→ **AIM 1**
In the blog post below, substitute "Beauty and the Beast" for every "The Little Mermaid" and write out the passage that opens with "Today is day" and closes with "Waifu like devotion.".

→ **TEXT TO READ**

Thursday, December 1, 2016

My First Disney Movie

            I have not been posting nearly enough this year and I want to steer back from that.  To that end I have found a 30-day blog challenge and fluffed it out to 31 entries (since December has 31 days).  I have done a 30-day challenge before for movies, though that one was poorly executed (I started it in the middle of a month, at one point I posted 2 entries on one day, it is a mess).  I did another one just this year in August on Video Games, that one was better, go read it after this one, all of it.  Or don’t, no pressure.

            Today is day 1 and the topic is fittingly “My First Disney Movie”.

            I was born in 1985, so I was in the prime age of 2 things:
1)     The growth of home video to a world dominating concept in media
And,
2)     The Disney Renaissance which began in 1989 with “The Little Mermaid”, which allowed Disney to grow into a world dominating media entity

So, “The Little Mermaid” was my first Disney movie.  A film that works so well on the strength of its fantastic music and animation that its annoyingly naïve protagonist and shockingly bland love interest were allowed to slide.  I should note, I don’t really like this movie as a whole, and that is a theme that will reoccur this month.
Ariel, who like most Disney protagonists has inspired shocking amounts of Waifu like devotion.
The Plot
Let me talk about the plot for those of you who don’t know (and the movie is 25+ years old, so that might be a lot of people).  Ariel is the undersea princess of a race of mermaids but views the surface world of humans as a magical place that she wants to learn more about.  Her father derides this obsession and after he destroys her collection of tchotchkes taken from human ship wrecks, Ariel runs—swims—away from home.
Ariel meets with the sea witch Ursula and strikes a deal to turn human for three days, if during that time she can find love on land she will be allowed to remain human and live out her life on the surface world.  If she is unable to she will become one of the cursed creatures that Ursula torments for amusement.  Ultimately Ursula uses trickery to win the bargain and leverages Ariel’s freedom to take over the undersea kingdom.  She is then justly murdered and happily ever after.

My Thoughts
Ariel, the protagonist of the film is a strong character, just not a very good one.  We understand her hopes, hobbies, friends, loved ones, place in her society, and beyond that we see her save a drowning man so we know she is not a complete jerk—we understand and identify with her completely—but, I don’t like her.
Ariel doesn’t take responsibility for her part in her family, she leaves them hanging; her friends are often dragged into dangerous situations by her desires to gather more junk; she ignores authority (which I guess I am supposed to say, “teenagers” with a shrug); and while she seeks to know more about the surface world as her own personal obsession she does it thru a poor resource, the moronic seagull, Scuttle—really her willingness to take the moron’s word for what things are and then add it to her undersea wall of junk kind of predicted the fake news issues currently plaguing social media, “I don’t know what it is, but I will post it on my wall and pretend that I am informed on the subject”.

Make Atlantis Great Again.
All of her personal shortcomings make sense, she is a child who is in the process of growing up and it would be expected that she will grow over the course of the movie.  This process is usually termed “A Character Arc”.  But, she really doesn’t.  At the end of the movie, Ariel is still the same naïve child as she was at the beginning, only now she is allowed to fully indulge in what was previously just a personal curiosity.  What is more, she only escapes being turned into a creepy sea crawler because her dad bails her out of one of the most ludicrous contracts I have seen in fiction—say what you will about Faust, he was an adult who had a good grasp on what he was doing when he sold his soul.

→ **SOURCE RECORDS**
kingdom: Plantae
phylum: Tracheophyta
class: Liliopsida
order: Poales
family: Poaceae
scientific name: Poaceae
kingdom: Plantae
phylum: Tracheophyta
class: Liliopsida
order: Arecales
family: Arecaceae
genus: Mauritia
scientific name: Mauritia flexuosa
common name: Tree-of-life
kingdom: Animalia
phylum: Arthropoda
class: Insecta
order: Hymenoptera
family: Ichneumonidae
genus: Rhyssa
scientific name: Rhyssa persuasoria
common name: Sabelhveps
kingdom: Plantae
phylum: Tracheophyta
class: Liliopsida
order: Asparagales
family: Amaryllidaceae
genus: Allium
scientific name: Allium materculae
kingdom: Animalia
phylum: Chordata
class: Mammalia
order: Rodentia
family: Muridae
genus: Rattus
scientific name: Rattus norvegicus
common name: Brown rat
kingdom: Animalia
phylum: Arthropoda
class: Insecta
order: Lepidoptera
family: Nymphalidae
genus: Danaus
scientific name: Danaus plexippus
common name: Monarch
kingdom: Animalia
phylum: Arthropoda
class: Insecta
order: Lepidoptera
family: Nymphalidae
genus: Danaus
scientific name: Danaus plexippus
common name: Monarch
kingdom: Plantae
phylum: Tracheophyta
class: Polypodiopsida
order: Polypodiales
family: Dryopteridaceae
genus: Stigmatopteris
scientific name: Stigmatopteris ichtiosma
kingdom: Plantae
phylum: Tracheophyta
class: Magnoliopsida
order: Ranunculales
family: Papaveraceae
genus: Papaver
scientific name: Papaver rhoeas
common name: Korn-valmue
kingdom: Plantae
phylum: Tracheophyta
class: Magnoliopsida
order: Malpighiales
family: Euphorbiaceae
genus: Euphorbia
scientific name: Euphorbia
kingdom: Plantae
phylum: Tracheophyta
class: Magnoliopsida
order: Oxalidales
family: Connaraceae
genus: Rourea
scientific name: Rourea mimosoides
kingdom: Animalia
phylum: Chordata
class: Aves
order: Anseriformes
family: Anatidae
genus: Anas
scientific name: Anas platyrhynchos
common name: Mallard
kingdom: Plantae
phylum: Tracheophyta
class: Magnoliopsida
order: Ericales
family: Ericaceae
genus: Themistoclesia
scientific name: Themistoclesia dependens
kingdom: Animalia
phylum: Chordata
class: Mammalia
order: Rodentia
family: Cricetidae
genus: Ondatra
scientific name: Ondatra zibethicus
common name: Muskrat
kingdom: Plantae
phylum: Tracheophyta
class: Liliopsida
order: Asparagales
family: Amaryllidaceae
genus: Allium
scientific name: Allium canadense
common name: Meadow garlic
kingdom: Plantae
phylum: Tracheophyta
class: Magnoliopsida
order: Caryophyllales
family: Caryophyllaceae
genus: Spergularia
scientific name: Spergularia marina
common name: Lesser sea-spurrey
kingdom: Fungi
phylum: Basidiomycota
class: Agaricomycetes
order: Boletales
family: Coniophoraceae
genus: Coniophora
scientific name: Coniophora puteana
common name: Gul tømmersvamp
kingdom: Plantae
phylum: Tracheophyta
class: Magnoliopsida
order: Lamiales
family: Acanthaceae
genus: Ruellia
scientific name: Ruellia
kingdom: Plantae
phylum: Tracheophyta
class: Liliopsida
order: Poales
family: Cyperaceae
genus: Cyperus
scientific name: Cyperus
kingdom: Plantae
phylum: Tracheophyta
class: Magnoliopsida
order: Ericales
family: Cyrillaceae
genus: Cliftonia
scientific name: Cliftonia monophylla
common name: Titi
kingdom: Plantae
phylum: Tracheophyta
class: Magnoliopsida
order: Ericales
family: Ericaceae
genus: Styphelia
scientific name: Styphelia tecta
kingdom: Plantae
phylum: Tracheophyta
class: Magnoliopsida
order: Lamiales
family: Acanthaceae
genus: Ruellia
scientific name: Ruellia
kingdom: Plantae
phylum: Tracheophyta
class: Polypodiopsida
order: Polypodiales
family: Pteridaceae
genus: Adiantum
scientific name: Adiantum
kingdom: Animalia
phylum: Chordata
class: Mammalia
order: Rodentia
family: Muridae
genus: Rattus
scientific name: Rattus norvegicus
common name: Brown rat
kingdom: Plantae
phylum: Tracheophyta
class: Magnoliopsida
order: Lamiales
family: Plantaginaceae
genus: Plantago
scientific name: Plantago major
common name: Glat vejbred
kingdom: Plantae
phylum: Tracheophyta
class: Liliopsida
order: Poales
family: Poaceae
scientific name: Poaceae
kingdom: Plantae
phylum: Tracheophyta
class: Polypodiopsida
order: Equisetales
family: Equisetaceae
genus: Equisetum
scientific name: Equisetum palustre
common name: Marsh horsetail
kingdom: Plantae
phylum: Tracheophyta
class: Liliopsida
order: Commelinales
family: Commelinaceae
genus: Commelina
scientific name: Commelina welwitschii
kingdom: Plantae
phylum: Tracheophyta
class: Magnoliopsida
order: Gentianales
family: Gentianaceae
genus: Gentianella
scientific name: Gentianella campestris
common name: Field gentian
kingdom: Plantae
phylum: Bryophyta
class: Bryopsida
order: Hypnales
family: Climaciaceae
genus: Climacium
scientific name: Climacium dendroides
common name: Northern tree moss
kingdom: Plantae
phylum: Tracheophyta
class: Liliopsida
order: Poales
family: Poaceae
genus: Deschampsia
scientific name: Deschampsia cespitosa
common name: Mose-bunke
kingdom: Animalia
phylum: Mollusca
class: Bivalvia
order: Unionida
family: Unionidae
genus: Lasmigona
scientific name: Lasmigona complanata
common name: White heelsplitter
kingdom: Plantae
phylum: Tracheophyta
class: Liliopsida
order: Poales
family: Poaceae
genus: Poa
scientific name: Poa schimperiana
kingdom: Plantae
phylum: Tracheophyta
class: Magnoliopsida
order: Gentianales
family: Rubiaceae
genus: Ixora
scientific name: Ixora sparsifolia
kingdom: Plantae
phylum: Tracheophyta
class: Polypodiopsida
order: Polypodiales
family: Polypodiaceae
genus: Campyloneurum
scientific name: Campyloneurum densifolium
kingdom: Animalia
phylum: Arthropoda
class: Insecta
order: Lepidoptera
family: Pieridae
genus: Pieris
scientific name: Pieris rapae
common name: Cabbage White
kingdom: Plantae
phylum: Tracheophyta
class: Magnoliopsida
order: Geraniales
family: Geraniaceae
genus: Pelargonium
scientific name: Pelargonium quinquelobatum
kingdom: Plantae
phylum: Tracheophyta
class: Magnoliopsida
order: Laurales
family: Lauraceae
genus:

→ **AIM 2**
Pick out each line of the records that contains the string "Allium".

→ **CORRECT ANSWER 1**
Today is day 1 and the topic is fittingly “My First Disney Movie”.

            I was born in 1985, so I was in the prime age of 2 things:
1)     The growth of home video to a world dominating concept in media
And,
2)     The Disney Renaissance which began in 1989 with “Beauty and the Beast”, which allowed Disney to grow into a world dominating media entity

So, “Beauty and the Beast” was my first Disney movie.  A film that works so well on the strength of its fantastic music and animation that its annoyingly naïve protagonist and shockingly bland love interest were allowed to slide.  I should note, I don’t really like this movie as a whole, and that is a theme that will reoccur this month.
Ariel, who like most Disney protagonists has inspired shocking amounts of Waifu like devotion.

→ **CORRECT ANSWER 2**
genus: Allium
scientific name: Allium materculae
genus: Allium
scientific name: Allium canadense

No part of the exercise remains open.